A CIA spokesperson in Washington said: “We’re not even not commenting. We’re saying: if we have anything to say, we’ll get back to you.” The U.S. embassy in Rome declined comment.

The prosecutors office said it would request “judicial assistance” from U.S. and Egyptian authorities.

Another judicial source said: “We know some of the identities of these (suspects) with certainty, but with others we are not sure of their true identity.”

Foreign intelligence officials believe Nasr had fought in Afghanistan and Bosnia before arriving in Italy in 1997 and obtaining political refugee status. When he disappeared, he was under investigation in Italy for suspected ties to terrorism, including recruiting militants for Iraq.

Italy laid charges against Nasr on Friday, formally ordering his arrest for terrorism, which paves the way for his possible extradition to Milan. But his current whereabouts are unknown.

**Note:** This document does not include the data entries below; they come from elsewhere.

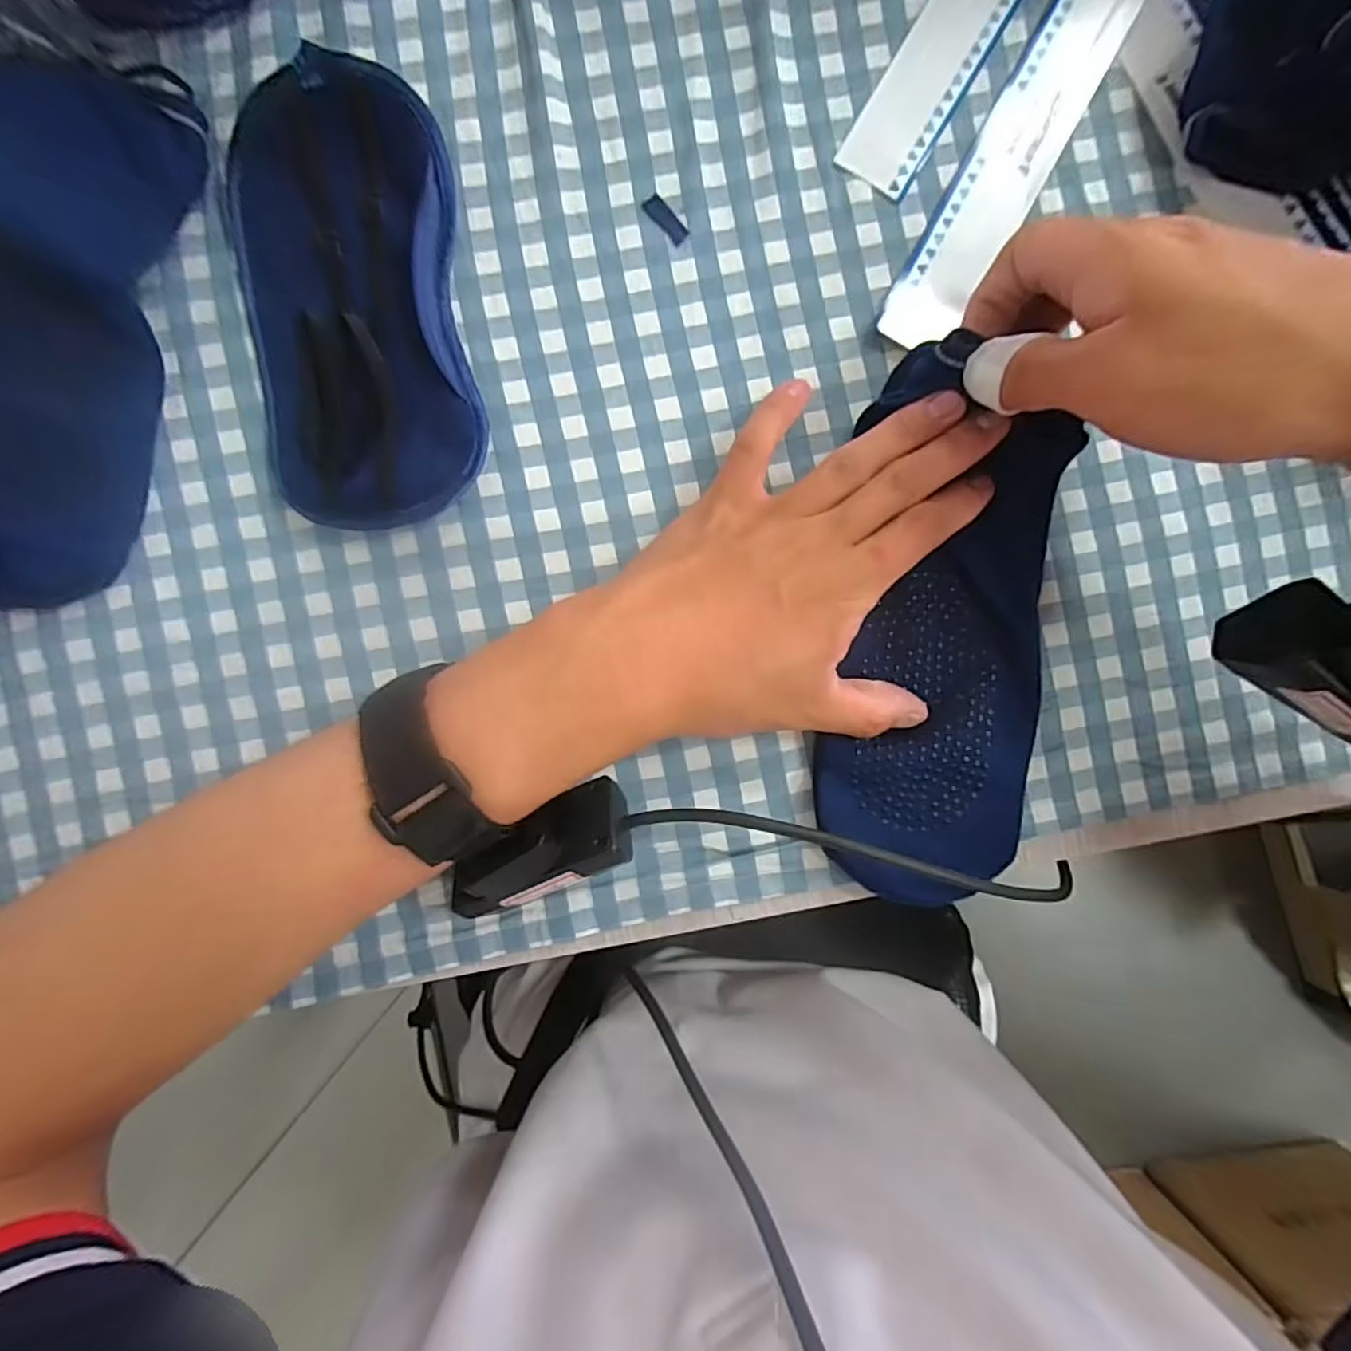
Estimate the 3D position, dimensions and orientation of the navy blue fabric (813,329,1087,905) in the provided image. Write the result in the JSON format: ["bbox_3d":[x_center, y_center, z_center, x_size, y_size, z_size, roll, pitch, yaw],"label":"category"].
[{"bbox_3d":[0.111,-0.014,0.254,0.087,0.023,0.212,9,93,-1],"label":"navy blue fabric"}]

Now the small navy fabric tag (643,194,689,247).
[{"bbox_3d":[-0.004,-0.194,0.265,0.008,0.004,0.023,-41,92,0],"label":"small navy fabric tag"}]

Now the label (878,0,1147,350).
[{"bbox_3d":[0.153,-0.234,0.264,0.033,0.010,0.216,30,90,-2],"label":"label"}]

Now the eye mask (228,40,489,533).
[{"bbox_3d":[-0.132,-0.147,0.254,0.091,0.023,0.171,-7,91,-1],"label":"eye mask"}]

Secret transfers of suspects to foreign states for interrogation are an acknowledged tool of the United States in its war on terrorism, but it denies charges that the practice — known as rendition — amounts to outsourcing torture.

President Bush said in March that the United States only delivers terrorism suspects to nations once it has obtained assurances they will not be tortured.

The Italian prosecutors office said Nasr appeared to have been subjected to abuse in Egyptian custody.

He was temporarily released in 2004 for medical reasons after apparently enduring “physical violence to get him to respond to questions by interrogators,” it said in the statement.

Before he was arrested again in Egypt in May 2004, Nasr made two phone calls — one to his wife and another to a religious leader in Milan named Mohamed Reda, in which he spoke of abuse.

“I still can’t walk more than 200 meters (660 ft). I’m always seated. I have problems of incontinence, kidneys, high blood pressure,” he said, according to a wire tap transcript in court documents obtained by Reuters on Friday.

Corriere della Sera said Italian investigators had identified the alleged kidnappers by tracing cell phone calls after the abduction, many of them to the Aviano base.

It was not immediately clear whether Nasr was still in Egyptian custody and Corriere said he has not been heard from since the telephone calls last year.

Last month another judge, Guido Salvini, said in a court document that “people belonging to foreign intelligence networks” had kidnapped Nasr and flown him out of Italy.

He added that the alleged kidnapping “undoubtedly constitutes a grave violation of Italian national sovereignty.”